-------- Extrait du texte
Tarkovski et l’Histoire : Une Archéologie Cinématographique de la Mémoire Russe

L’analyse proposée par ARTE dans cette vidéo de Blow Up consacrée à Andreï Tarkovski révèle l’une des dimensions les plus fascinantes de l’œuvre du maître russe : sa capacité unique à transformer l’Histoire en expérience sensorielle et spirituelle. Bien au-delà d’une simple reconstitution du passé, Tarkovski développe une véritable « esthétique de l’Histoire » qui mérite une exploration approfondie.

L’Histoire comme Matière Vivante : Une Approche Révolutionnaire

La Rupture avec le Cinéma Historique Traditionnel

Contrairement aux épopées historiques conventionnelles, Tarkovski ne cherche pas à reconstituer le passé mais plutôt à “l’invoquer comme une force magique”. Cette approche révolutionnaire transforme l’Histoire en “mémoire sensible qui revient sans cesse, qui travaille le présent”. Le cinéaste russe développe ce qu’il appelle lui-même le concept de “kinoobraz” (image cinématographique), une théorie esthétique fondée sur l’idée que le cinéma doit capturer le temps dans sa matérialité la plus immédiate.
----------------
> [À faire]
1. Reproduis tel quel le passage du texte sur Tarkovski qui va de "Contrairement aux épopées" jusqu'à "la plus immédiate.".
2. Poursuis le texte sur Tarkovski à partir de sa dernière phrase.
-------- Données enregistrées
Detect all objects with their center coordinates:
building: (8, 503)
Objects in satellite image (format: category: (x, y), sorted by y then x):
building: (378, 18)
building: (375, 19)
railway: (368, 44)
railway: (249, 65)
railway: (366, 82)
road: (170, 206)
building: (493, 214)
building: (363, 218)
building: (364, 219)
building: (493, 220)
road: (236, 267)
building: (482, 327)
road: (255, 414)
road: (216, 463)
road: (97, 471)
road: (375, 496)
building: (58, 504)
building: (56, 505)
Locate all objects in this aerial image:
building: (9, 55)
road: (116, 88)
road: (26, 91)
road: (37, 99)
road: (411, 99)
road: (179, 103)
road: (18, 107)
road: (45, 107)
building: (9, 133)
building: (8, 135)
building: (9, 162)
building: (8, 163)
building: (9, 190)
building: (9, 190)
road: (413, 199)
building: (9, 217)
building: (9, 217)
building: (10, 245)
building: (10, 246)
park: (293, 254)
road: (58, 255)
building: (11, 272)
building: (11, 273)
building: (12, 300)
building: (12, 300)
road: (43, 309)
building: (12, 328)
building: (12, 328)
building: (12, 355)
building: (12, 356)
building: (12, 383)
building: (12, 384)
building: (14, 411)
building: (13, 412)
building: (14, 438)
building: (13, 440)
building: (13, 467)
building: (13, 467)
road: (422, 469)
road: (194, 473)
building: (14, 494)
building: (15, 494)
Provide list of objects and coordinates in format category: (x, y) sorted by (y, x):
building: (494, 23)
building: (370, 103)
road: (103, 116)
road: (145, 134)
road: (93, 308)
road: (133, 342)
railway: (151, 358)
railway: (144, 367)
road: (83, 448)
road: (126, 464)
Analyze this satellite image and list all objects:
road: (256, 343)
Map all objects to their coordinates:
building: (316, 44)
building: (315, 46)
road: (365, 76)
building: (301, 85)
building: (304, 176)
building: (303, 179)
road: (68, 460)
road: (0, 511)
----------------
> [Réponses ci-dessous]
1.
Contrairement aux épopées historiques conventionnelles, Tarkovski ne cherche pas à reconstituer le passé mais plutôt à “l’invoquer comme une force magique”. Cette approche révolutionnaire transforme l’Histoire en “mémoire sensible qui revient sans cesse, qui travaille le présent”. Le cinéaste russe développe ce qu’il appelle lui-même le concept de “kinoobraz” (image cinématographique), une théorie esthétique fondée sur l’idée que le cinéma doit capturer le temps dans sa matérialité la plus immédiate.

2.
Dans son ouvrage théorique Le Temps scellé, Tarkovski explique que “le facteur dominant, tout-puissant de l’image du film, c’est le rythme, exprimant la course du temps à l’intérieur du film”. Cette conception du temps comme matière première du cinéma lui permet de créer une nouvelle forme de narration historique.

Une Mémoire Collective Transformée en Expérience Personnelle

L’originalité de Tarkovski réside dans sa capacité à faire dialoguer mémoire individuelle et mémoire collective. Dans Le Miroir (1975), son film le plus autobiographique, il mêle ses souvenirs personnels aux “grands instants de l’histoire collective (La guerre d’Espagne, Hiroshima, l’accession d’Hitler au pouvoir)”. Cette synthèse crée ce que Jean-Yves Heurtebise appelle une “fugue du temps” où différentes strates temporelles s’articulent.

Les Fondements Esthétiques : Une Poétique des Éléments

La Théorie des Quatre Éléments

L’analyse d’ARTE souligne avec justesse l’importance des quatre éléments dans l’œuvre tarkovskienne. Cette poétique élémentaire n’est pas simplement décorative : elle constitue le langage même par lequel Tarkovski exprime sa vision de l’Histoire. L’eau, la terre, l’air et le feu deviennent les vecteurs d’une “histoire sortilège”, permettant au spectateur d’accéder à une compréhension sensible du passé.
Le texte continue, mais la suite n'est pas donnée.